EP: With an animal as a protagonist of the film you’re depleted of the one big part of filmmaking, which is dialogue. So instead we had this incredible freedom of looking at reality in an imaginative way with the use of music and sound and everything. Our capacity for creativity was much larger than in other films.
ES: How did Isabelle Huppert become involved?
JS: Isabelle is well known for her attitude towards animals. She expressed her concerns, and we thought that if she was a part of the film her authority would help the film in promoting the message, and help it reach a wider audience.
ES: With someone who has made as many films as you have, Jerzy, people tend to divide their body of work into periods. Do you see any differences between the films you made before and after Ewa came aboard?
JS: I see a definite difference between my films before EO, which is my attitude towards collaborators. Before EO I was rather selfish and much more arrogant than I am now. A painter is responsible for every square centimeter of his works—no one is mixing my paint, no one is dictating the composition, I don't care about potential buyers of my paintings—I do it for myself. I’m an artist with a capital A. With film I was trying to do the same, following my ideas, and I didn’t pay attention much to the discreet, and sometimes not discreet, advice from my collaborators. I was making my film
But with EO I had a really special team. We already mentioned the composer and cinematography, but [also] Ewa and the phenomenal editor [Agnieszka Glińska]. This time I really appreciated her input into the film more than ever before. With the wonderful art director [Mirosław Koncewicz] and costume designer [Katarzyna Lewinska], I encouraged them to give big creative input into the film as much as possible. That’s the biggest difference which I noticed in my work.
ES: In the press notes Ewa described you, Jerzy, as having “a bitter idealism.” Do you agree with that?
EP: We’re so surrounded with unnerving news of our world. Especially with Poland just across the border [from Ukraine]. It gives a strange sense of the rotten path that humankind is taking really. Industrial farming . . . Maybe it's social media, but every day I feel battered by bad news, and it’s difficult to hold onto something pure and innocent.

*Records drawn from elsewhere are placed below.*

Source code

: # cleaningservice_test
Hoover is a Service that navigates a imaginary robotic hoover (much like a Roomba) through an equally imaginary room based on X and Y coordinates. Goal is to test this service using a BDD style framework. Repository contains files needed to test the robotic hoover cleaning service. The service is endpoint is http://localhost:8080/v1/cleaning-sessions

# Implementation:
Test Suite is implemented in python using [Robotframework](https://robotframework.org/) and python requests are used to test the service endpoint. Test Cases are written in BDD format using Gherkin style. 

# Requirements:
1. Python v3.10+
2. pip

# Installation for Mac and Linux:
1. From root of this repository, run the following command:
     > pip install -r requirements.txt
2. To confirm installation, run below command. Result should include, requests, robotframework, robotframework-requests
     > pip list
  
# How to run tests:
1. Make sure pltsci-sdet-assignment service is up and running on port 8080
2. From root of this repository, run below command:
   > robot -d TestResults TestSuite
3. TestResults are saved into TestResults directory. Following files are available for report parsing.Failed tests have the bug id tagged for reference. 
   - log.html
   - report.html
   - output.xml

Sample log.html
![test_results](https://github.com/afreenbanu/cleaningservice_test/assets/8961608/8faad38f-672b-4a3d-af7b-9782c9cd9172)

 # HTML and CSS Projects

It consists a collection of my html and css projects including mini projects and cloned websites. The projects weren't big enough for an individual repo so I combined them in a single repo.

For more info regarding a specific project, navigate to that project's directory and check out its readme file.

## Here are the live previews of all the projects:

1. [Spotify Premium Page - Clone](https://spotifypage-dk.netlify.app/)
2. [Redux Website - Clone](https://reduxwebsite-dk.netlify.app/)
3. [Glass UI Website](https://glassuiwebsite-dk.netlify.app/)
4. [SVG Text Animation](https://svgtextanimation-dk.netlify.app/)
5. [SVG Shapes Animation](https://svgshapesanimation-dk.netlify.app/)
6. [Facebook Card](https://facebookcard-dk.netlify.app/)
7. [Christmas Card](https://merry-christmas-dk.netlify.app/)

You can’t help but feel sad, really. So my notion about humanity right now is sadness and the bad paths we’re choosing as civilization. The abuse we’re afflicting on the planet; the thoughtless, stupid decisions we allow those who represent us to make on our behalf; immigration; the storming of borders—we’re living in perilous times.
JS: And war again on top of that.
EP: The politics are so crazy. Polish politics are so strange, and I think in the US it’s not much different in that way.
ES: Would you call EO a political film?
EP: No, I wouldn't go so far as to say that. It’s a humane, poetic film. Would you, [Jerzy]?
JS: Yes, but because we’re hoping that after seeing this film, some people will get the idea that maybe they don’t need to consume so much meat, and such a horrible thing like industrial meat production will eventually cease or be reduced drastically.
We both seriously reduced our consumption of meat, like more than two-thirds, and half of the crew stopped eating meat during shooting.
It would be the greatest achievement of this film if such a thing could happen—if the smallest portion of the audience got the message that they shouldn’t exploit animals and treat them as things, [that] they should see them as living creatures in the most democratic way, and that we should share this planet.
ES: That reminds of the robot dog that appears when EO’s beaten down. You can see a sort of link between the death of natural life and the birth of a mechanical one.
JS: You got it completely. It’s a warning that if we don’t change our treatment of animals, then what are we going to be left with? Robots pretending to be our pets? Is that something we should be looking forward to?
EO opens tomorrow, November 18, at Film Forum and Film at Lincoln Center.